BEGIN MATERIAL SUPPLIED

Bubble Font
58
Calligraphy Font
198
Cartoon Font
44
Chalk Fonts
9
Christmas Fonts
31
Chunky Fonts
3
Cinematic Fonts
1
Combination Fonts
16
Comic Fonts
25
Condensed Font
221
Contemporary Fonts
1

END MATERIAL SUPPLIED
BEGIN MATERIAL SUPPLIED

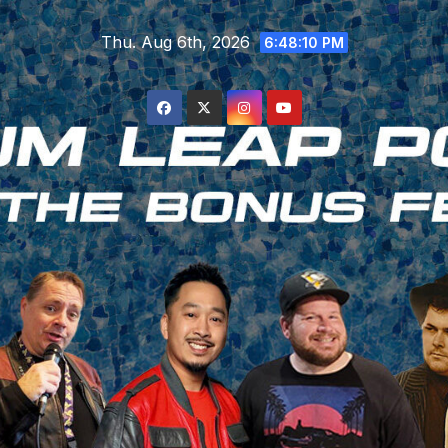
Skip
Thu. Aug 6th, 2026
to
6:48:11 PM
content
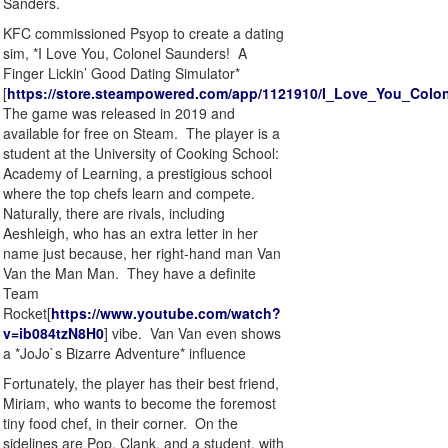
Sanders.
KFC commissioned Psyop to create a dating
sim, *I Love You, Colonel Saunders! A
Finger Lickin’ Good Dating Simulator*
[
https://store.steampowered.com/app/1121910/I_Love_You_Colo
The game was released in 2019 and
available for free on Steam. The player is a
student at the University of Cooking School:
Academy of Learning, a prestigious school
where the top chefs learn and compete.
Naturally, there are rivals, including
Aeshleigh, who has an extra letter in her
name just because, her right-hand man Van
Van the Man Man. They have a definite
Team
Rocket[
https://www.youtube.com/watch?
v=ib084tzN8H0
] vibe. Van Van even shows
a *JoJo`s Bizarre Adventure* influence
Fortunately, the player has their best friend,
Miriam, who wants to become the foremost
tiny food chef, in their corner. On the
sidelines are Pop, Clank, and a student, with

END MATERIAL SUPPLIED

## WHAT YOU SHOULD DO:
Among the entries above, say how many lines hold the word "https". No other words belong in the answer.

## ANSWER TO THIS PROBLEM:
2